Don't forget the Thirty Years War, the American Civil War, and the English Civil War (where Cromwell's "New Model Army" which killed while singing Bible verses! attacked the King's forces who also killed for Jesus Christ).

Sounds more like a baptism into injustice and sin.

No wonder Jesus wept.

Sunday, November 2, 2008

Destiny, the Way of God, Versus Evil and Disaster in the World

"God doesn't cause messes for a purpose but he brings purposes to the messes."
Greg Boyd

What deep waters in a pop maxim of only 14 words!

Such a hope-'comet' to hang one's life onto!

Instead of the despairing and severely misguided theology of religious people--from Calvinists to Muslims to Hindus--who claim God wills all evil and all suffering, that every typhoon, earthquake, and war are God's idea and plan.
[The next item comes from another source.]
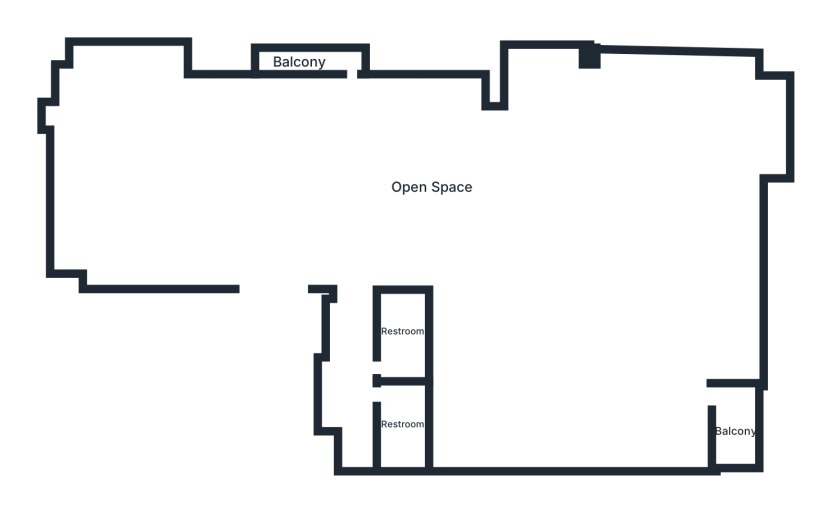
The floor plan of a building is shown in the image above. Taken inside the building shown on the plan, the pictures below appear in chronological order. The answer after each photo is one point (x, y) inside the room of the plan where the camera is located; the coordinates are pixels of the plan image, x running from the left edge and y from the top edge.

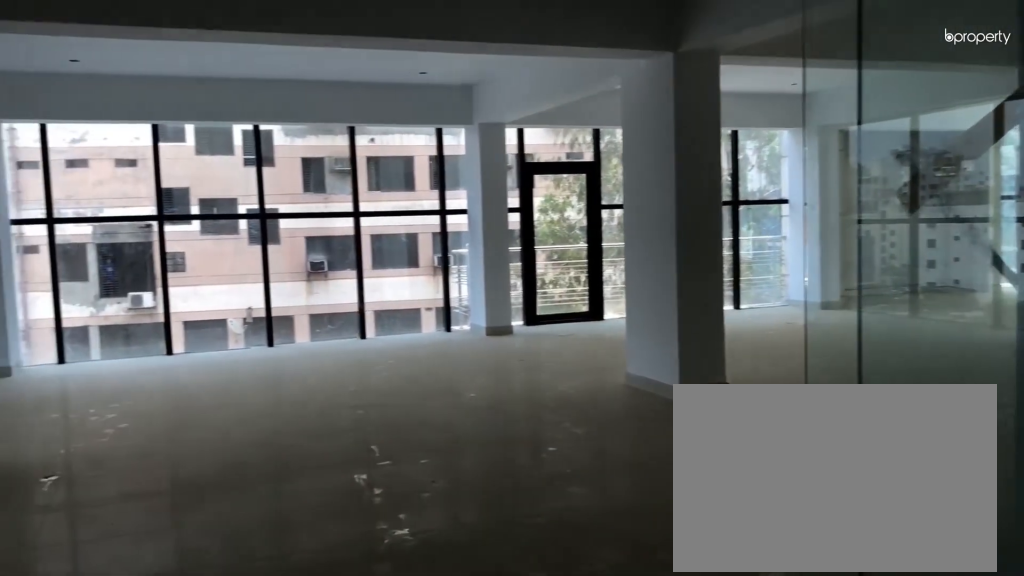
(293, 229)
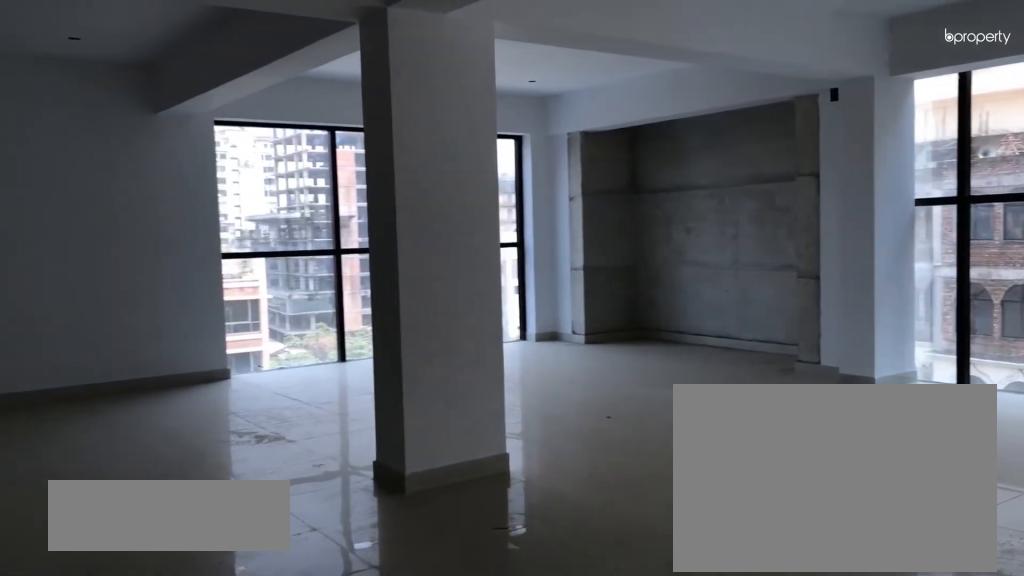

On the contrary, in this imperfect, actually messy, world, in this unfinished cosmos, God is Unlimited Benevolence and Goodness seeking to guide the cosmos and us finite conscious humans.

God wants to help us redeem the time and the place of where ever we are.

Our destiny is not today's momentary temptation, superficial experience, or tragic event.

We are called to live in the Light of God's eternal becoming.
I John, I Corinthians 13, etc.

In the Light,

Daniel Wilcox

Inclusive or Exclusive?

"It is true that I have tried to make sure applicants understood that the Society of Friends they want to join is at its heart a Christian movement, but I DO NOT believe that retaining or recovering our Christian focus is a matter of policing who can join our meetings. Our spiritual clarity will not come from defending our "borders" with the outside world, but from affirming our Center from within."
Brooklyn Quaker

This Friend speaks to our condition. His statement reminds me of Thomas Kelly's comments in A Testament of Devotion and The Eternal Promise and
the many words of the Good News beginning in the New Testament that God is love and does not wish anyone to perish.